Page 1 of 1

look up stage interiors

Posted: Thu Mar 07, 2013 8:57 am
by zulfi123786
Hi

Could some one please share some light over the below

1. The look up stage removes the duplicates if, multiple rows returned from link is disabled, does it mean that the look up operator has a tsort underneath to remove duplicates OR are the duplicates identified when the look up table is built and indexed ?

2. If there is no implicit sort, will the look up table created for reference data be different if the data is sorted and not sorted (on reference link)

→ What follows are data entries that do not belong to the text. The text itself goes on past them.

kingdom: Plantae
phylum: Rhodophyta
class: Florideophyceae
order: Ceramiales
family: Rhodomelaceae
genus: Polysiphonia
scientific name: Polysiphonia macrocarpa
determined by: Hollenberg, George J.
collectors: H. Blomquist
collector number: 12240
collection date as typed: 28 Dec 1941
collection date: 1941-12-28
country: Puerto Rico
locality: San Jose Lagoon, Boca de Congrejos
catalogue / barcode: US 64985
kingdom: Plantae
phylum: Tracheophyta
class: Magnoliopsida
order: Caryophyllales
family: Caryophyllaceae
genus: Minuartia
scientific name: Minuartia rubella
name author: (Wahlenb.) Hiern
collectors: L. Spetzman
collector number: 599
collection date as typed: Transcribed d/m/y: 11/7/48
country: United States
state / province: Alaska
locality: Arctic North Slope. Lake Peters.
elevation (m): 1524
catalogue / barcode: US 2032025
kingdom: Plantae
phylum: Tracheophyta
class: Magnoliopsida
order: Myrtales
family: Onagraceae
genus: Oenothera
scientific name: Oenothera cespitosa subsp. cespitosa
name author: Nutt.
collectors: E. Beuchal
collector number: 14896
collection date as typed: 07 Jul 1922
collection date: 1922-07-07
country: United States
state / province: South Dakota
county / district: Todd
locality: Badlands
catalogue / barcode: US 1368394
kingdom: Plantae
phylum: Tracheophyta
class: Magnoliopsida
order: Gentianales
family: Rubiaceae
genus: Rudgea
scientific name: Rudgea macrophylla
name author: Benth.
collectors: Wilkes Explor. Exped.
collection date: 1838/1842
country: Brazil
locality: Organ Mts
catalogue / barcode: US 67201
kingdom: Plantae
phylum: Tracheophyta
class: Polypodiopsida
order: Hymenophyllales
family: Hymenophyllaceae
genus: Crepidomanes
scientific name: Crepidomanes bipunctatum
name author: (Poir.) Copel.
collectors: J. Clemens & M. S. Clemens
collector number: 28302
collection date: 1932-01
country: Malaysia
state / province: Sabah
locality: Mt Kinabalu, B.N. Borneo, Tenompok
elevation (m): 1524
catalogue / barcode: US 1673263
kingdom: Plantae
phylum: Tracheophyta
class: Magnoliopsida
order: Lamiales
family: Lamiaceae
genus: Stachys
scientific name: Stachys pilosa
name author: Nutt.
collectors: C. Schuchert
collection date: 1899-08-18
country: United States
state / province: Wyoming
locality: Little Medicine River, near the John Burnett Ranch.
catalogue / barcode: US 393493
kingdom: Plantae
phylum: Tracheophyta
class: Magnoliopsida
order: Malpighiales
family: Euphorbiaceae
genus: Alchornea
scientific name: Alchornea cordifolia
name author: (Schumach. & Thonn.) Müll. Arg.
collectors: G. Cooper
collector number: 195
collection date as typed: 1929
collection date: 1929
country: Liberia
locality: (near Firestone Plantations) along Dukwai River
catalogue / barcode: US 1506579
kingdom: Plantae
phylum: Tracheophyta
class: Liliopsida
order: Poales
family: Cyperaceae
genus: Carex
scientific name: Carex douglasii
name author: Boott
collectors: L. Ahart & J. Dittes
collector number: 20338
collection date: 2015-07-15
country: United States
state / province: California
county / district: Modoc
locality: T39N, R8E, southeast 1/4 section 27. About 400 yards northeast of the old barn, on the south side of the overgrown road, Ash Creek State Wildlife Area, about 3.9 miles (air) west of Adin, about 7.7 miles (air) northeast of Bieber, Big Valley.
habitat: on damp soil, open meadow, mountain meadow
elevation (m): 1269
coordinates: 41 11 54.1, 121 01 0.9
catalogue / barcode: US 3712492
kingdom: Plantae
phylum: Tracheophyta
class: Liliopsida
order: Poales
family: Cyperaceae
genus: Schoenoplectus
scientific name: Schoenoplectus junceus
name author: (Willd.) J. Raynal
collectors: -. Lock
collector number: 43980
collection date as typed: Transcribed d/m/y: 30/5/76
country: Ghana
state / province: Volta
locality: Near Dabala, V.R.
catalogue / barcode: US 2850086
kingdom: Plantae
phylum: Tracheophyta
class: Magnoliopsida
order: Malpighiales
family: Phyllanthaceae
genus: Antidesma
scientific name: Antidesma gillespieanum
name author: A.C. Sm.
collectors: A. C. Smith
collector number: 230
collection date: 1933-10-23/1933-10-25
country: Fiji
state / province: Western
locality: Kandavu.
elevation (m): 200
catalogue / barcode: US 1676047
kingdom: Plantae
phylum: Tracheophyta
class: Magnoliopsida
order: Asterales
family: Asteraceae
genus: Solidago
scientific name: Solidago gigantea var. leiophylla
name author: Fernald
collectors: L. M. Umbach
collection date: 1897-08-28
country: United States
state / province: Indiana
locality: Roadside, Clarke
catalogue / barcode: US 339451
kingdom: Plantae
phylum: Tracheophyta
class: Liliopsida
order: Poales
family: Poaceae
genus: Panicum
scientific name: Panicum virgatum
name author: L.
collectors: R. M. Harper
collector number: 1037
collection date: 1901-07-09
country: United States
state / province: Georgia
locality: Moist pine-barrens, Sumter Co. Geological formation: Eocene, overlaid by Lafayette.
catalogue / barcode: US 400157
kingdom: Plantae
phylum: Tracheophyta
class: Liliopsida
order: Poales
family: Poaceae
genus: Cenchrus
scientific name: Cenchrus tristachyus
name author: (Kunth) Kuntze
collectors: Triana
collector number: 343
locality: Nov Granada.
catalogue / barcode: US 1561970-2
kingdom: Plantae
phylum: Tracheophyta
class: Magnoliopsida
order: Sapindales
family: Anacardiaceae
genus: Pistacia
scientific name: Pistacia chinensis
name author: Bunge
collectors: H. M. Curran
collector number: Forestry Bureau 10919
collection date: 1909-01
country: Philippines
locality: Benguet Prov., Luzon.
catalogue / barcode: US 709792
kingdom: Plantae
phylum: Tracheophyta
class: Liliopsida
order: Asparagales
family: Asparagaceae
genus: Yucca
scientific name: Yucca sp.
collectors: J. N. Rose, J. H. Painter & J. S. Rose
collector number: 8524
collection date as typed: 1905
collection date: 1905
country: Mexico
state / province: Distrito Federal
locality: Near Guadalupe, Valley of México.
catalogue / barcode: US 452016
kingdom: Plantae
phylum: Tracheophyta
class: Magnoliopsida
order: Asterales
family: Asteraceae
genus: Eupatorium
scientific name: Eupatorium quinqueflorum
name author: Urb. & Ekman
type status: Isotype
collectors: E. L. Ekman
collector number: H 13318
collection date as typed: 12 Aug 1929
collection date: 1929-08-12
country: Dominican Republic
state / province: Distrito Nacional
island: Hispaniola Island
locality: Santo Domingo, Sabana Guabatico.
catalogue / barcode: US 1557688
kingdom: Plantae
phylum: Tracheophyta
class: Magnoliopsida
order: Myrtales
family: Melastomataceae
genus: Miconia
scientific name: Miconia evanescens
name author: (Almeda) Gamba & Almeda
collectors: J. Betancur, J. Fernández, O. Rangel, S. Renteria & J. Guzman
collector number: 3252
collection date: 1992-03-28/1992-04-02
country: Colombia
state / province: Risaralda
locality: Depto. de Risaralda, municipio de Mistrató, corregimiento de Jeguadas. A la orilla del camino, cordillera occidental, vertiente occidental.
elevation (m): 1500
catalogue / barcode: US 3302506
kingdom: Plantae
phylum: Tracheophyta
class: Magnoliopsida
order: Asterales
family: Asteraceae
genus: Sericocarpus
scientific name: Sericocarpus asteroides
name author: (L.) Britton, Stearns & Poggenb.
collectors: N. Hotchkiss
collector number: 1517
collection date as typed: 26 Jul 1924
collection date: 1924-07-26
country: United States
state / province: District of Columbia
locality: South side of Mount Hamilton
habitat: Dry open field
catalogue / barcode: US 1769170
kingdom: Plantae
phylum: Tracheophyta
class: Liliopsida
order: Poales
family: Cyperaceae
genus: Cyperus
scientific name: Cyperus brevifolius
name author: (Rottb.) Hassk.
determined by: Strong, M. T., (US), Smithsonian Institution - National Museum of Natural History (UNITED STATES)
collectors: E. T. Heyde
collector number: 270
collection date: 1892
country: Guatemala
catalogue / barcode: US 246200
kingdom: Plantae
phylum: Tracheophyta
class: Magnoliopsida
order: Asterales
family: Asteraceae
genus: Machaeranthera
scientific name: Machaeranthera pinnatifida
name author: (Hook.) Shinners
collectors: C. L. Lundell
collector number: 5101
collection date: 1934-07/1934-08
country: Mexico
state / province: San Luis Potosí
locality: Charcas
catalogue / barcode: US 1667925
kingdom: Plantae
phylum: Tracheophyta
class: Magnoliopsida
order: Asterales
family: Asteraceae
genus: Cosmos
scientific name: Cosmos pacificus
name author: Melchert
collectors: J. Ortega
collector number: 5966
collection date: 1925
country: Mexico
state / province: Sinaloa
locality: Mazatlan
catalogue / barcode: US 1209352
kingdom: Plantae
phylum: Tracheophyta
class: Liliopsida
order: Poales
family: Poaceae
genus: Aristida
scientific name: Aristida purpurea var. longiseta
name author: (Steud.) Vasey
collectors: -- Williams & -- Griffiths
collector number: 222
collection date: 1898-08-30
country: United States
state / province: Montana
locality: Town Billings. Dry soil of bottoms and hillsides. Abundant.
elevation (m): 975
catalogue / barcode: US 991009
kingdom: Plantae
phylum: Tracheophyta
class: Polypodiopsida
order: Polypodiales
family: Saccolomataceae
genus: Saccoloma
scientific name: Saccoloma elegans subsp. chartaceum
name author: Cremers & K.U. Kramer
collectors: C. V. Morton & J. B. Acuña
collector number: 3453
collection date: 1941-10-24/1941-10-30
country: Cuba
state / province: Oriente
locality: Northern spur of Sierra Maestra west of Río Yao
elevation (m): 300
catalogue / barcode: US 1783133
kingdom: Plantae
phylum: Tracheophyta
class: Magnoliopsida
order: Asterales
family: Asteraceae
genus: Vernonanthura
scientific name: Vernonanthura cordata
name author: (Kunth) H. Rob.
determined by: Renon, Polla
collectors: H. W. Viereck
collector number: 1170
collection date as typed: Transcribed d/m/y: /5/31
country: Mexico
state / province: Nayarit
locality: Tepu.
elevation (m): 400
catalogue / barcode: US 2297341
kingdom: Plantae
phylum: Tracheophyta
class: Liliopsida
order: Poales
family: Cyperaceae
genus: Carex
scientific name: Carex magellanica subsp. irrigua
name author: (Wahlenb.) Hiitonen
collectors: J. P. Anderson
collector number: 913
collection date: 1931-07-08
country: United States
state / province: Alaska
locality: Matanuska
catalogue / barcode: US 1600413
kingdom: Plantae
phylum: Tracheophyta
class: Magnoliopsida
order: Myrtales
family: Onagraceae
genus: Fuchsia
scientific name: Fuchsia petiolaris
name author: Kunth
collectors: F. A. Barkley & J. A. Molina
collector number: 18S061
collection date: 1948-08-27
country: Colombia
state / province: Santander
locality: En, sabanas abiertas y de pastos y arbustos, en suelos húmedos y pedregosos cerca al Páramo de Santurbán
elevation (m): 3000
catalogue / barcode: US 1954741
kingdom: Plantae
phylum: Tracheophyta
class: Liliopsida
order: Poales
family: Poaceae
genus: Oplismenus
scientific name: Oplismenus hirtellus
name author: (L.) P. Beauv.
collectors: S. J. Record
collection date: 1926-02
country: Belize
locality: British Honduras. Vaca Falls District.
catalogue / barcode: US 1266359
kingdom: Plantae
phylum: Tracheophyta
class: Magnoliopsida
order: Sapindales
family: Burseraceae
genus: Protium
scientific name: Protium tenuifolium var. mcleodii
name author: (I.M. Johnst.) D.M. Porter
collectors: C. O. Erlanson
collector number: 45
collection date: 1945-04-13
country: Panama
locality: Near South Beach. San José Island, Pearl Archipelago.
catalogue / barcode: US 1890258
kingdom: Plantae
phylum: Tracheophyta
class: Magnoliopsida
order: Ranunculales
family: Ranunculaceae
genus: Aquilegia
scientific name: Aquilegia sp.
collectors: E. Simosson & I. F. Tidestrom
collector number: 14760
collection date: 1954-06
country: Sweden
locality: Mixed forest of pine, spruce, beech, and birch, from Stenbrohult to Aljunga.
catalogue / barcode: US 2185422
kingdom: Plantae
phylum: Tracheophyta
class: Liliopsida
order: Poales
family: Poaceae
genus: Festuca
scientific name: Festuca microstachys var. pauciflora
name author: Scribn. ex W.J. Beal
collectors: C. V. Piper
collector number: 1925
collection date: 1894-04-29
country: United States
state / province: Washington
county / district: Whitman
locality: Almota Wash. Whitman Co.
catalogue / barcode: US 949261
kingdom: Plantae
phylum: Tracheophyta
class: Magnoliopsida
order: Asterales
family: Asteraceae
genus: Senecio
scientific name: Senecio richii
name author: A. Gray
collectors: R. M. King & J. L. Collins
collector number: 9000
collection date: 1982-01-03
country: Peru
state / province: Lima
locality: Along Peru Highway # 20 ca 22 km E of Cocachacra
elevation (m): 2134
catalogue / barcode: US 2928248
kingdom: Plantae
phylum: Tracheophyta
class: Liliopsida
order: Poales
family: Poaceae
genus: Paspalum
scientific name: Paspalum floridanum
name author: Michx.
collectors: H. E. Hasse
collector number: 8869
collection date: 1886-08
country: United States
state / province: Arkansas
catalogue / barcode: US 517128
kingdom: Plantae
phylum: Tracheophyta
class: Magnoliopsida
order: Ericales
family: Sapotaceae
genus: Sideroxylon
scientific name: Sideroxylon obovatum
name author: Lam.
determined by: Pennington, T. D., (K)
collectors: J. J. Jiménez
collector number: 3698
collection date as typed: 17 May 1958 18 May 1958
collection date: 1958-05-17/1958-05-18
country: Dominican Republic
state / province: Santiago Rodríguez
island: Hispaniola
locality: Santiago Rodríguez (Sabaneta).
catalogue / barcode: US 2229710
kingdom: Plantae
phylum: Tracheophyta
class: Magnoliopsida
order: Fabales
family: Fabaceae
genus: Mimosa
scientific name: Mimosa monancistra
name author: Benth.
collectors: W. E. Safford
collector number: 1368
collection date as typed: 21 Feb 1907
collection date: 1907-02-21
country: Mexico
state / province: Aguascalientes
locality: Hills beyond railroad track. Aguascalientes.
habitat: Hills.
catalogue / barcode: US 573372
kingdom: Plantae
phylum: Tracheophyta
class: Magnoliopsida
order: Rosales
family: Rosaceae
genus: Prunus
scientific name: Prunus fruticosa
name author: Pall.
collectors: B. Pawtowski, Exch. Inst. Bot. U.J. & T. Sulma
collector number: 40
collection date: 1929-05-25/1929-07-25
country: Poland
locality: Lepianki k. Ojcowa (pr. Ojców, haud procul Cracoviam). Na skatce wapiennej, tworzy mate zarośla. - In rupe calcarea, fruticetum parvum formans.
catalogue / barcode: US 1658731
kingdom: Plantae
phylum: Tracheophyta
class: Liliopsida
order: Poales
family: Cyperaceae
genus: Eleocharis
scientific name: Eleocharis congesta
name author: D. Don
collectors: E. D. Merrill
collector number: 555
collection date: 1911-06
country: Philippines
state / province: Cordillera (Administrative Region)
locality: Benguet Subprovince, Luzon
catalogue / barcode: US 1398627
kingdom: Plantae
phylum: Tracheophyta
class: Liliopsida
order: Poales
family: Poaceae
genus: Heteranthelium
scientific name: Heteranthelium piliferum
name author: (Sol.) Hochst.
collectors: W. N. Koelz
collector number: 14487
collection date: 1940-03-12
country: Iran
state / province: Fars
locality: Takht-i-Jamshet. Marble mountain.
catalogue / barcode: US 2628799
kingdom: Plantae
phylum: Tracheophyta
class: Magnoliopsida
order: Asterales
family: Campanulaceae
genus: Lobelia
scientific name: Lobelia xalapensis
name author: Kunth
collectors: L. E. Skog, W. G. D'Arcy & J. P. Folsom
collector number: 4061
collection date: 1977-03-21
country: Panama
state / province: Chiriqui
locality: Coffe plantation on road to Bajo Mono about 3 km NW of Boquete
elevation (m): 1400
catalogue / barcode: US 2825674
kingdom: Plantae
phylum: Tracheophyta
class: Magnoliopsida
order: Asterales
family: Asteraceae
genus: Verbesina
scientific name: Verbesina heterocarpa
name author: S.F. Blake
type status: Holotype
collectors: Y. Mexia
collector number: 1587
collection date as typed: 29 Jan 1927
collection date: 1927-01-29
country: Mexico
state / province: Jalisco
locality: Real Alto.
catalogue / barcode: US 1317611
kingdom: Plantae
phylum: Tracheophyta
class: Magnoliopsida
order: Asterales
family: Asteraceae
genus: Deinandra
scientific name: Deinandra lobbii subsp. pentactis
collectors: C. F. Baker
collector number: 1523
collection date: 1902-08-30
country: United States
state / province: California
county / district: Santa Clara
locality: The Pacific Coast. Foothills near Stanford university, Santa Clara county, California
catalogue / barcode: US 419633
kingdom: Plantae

3. If the look up reference data is sorted will it cause the searched to be faster or will it make the job slow (if the sort does not contribute to faster searches then obviously unnecesary sort adds to over all time)

Thanks

Posted: Thu Mar 07, 2013 3:47 pm
by rameshrr3
1. Ignores duplicates , but issues a warning message about a duplicate key ref found.
2. No - The reference link in a lookup stage does NOT require a sort - nor does it sort internally - but it builds an index out of lookup keys which may be sorted+/hashed
3. You may be able to speed up a lookup merely by excluding duplicates if you need only one looked up value from ref link , sort may or may not help(??)- but not mandated - and as you noted sorts can be time & resource consuming by themselves as the ref. data size increases.

Posted: Thu Mar 07, 2013 11:37 pm
by zulfi123786
rameshrr3 wrote:1. Ignores duplicates , but issues a warning message about a duplicate key ref found.
Usually the duplicate removal/identification algorithms rely on sorting so just wondering how duplicates are identified without sorting
rameshrr3 wrote:2. No - The reference link in a lookup stage does NOT require a sort - nor does it sort internally - but it builds an index out of lookup keys which may be sorted+/hashed
Okay, so what I am getting is the data is not sorted but only the key values are sorted and indexed with a mapping to physical/logical address to the repective row in the look up table. Did I get you right ?

Posted: Fri Mar 08, 2013 1:22 pm
by rameshrr3
Not very sure about how internally duplicates are identified , but duplicate lookup keys will resolve to the same Byte Sequence , so probably there is an internal structure which has some ordering.

If you have access to version 8.x documentation , Id suggest you take a look at the parallel job advanced developer guide - the orchestrate lookup operator is described in a lot more detail .

Posted: Fri Mar 08, 2013 7:32 pm
by ray.wurlod
The key values are NOT sorted. A hash table index is built.
If there is more than one value associated with any one row in that hash table, then there are duplicates for that value.